Testing DeepSomatic’s skill to identify cancer-related variants
We skilled DeepSomatic on three of the breast most cancers genomes and the 2 lung most cancers genomes within the CASTLE reference dataset. We then examined DeepSomatic’s efficiency in a number of methods, together with on the one breast most cancers genome that was not included in its coaching knowledge, and on chromosome 1 from every pattern, which we additionally excluded from the coaching.

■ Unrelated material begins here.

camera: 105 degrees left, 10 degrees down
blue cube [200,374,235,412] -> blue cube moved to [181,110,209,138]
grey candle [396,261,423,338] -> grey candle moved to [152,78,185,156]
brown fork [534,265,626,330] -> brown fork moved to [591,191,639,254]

Outcomes present that DeepSomatic fashions developed for every of the three main sequencing platforms carried out higher than different strategies, figuring out extra tumor variants with greater accuracy. The instruments used for comparability on short-read sequencing knowledge had been SomaticSniper, MuTect2 and Strelka2 (with SomaticSniper particularly for single nucleotide variants, or SNVs). For long-read sequencing knowledge we in contrast towards ClairS, a deep studying mannequin skilled on artificial knowledge.
In our exams DeepSomatic recognized 329,011 somatic variants throughout the six reference cell traces and a seventh preserved pattern. DeepSomatic does significantly nicely at figuring out most cancers variations that contain insertions and deletions (“Indels”) of genetic code. For a lot of these variants, DeepSomatic considerably elevated the F1-score, a balanced measure of how nicely the mannequin finds true variants in a pattern (recall) whereas not making false positives (precision). On Illumina sequencing knowledge the next-best methodology scored 80% at figuring out Indels, whereas DeepSomatic scored 90%. On Pacific Biosciences sequencing knowledge, the next-best methodology scored lower than 50% at figuring out Indels, and DeepSomatic scored greater than 80%.